George Carlin used to have a routine on this topic. His example was “As soon as I ram this hot poker up my ass, I’ll cut my dick off.” What word combinations have you made that have never been put together before? Here’s my latest example, said to my girlfriend:
“The alien needs another crotch-candle!”
(Please restrict your responses to things you actually said in conversation with another human being)
I’m sure I’ve said some weird things to people in my life. I just can’t remember what they were. I expect the recipient of strange sentences is more likely to remember them than the utterer.
Once when I was half asleep, my husband asked me something and I responded with “I can’t help right now I have to get the little monkey some beer” :eek: and I had no idea what I said untill he started lauhing and I woke up and asked him WTF?? Then we both laughed about it.
Then, another time we were being silly and making up nonsense stuff with geologic terms, we came up with “the bifracation of the manadnock has led to the pleochroism of the situation”
Courtesy of my wife: “Yeah, I was snoring like a light”.
Also, I’m the one who has to get her out of bed in the morning, and every now and then I’ll hear an interesting, still-half-asleep story about how she can’t get up yet because she has to go get the root beer for the elephants and if she doesn’t then the television won’t deliver any oranges this week. Or something like that.
“Don’t just sit there, come on over and join the party”
Said by me to my then boyfriend now husband a few days after my big back surgery. We were alone in a darkened hospital room, he was sitting by the window so he could see well enough to read (I think). I was in so much pain that … well let’s not think about that.
At this particular point I had a lot of morphine and no one had tried to make me move for a while. All the fun star-animals had come to hang out, invited by my good friend and guardian, the big red star horse. We were having a blast. And my poor sweetie was just sitting and reading his book.

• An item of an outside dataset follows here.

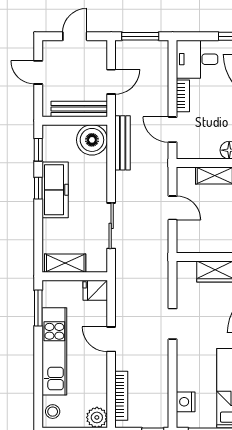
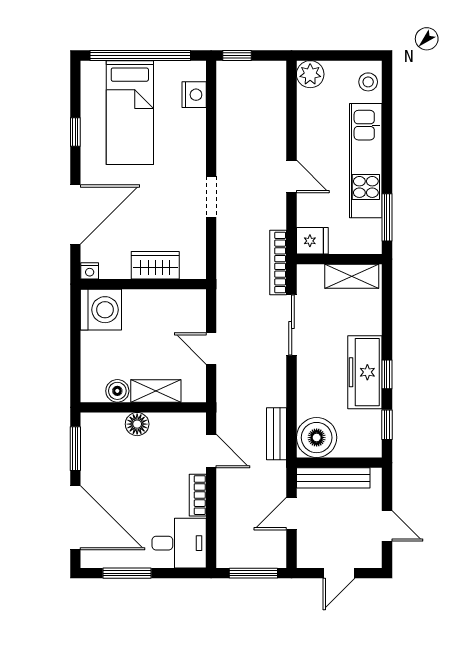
bench: (123, 143) -> (276, 434), width x0.73
bookcase: (121, 396) -> (278, 263), moved

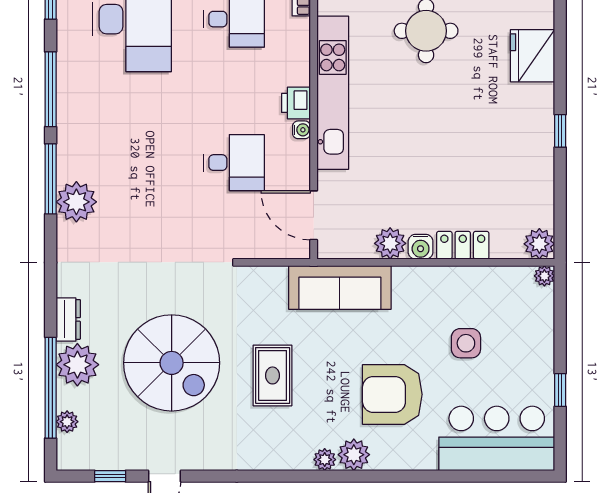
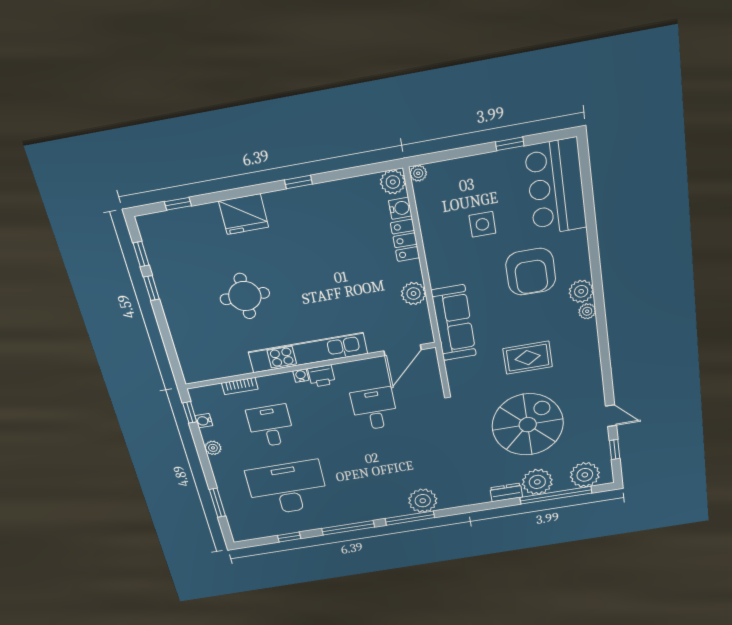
water cooler: (301, 130) -> (301, 376), moved
water cooler: (421, 247) -> (400, 208), moved
plant: (67, 422) -> (585, 475), width x1.87, depth x1.87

As my friend and I walked out of Mayfair market, he was eating a handful of candies or something. I said ‘where did you get those?’ He said, ‘the sign said four-ninety-five a dozen, but I didn’t have a dozen, so I just took some!’
I have found myself saying things that I never thought a person should have to say, but I have a feeling that other parents have had to say them as well. Things along the lines of “it isn’t polite to poke strangers in the crotch with your crayons” and “mashed potatoes don’t belong in our ears” and so on.
What OpalCat said - sometimes some truly surreal stuff comes out of my face because of the children. Gallagher (shut up, I thought he ruled when I was 13) used the sentence, as demonstration, “Who put Vicks on the Cheez-Its?”
My very favorite so far is “Don’t hit people with Superman.”
I came to this thread because it was suggested that a sentence in my Pit thread would fit in: “Cock-chugging poison ivy.”
Making new and unusual sentences or phrases is a hobby of mine, too. But I took a Linguistics class some time ago and we were told that aside from stock utterances (like “Hi, Opal!”), there are so many possible sentences that can be formed in English that every sentence you speak has probably never been said before.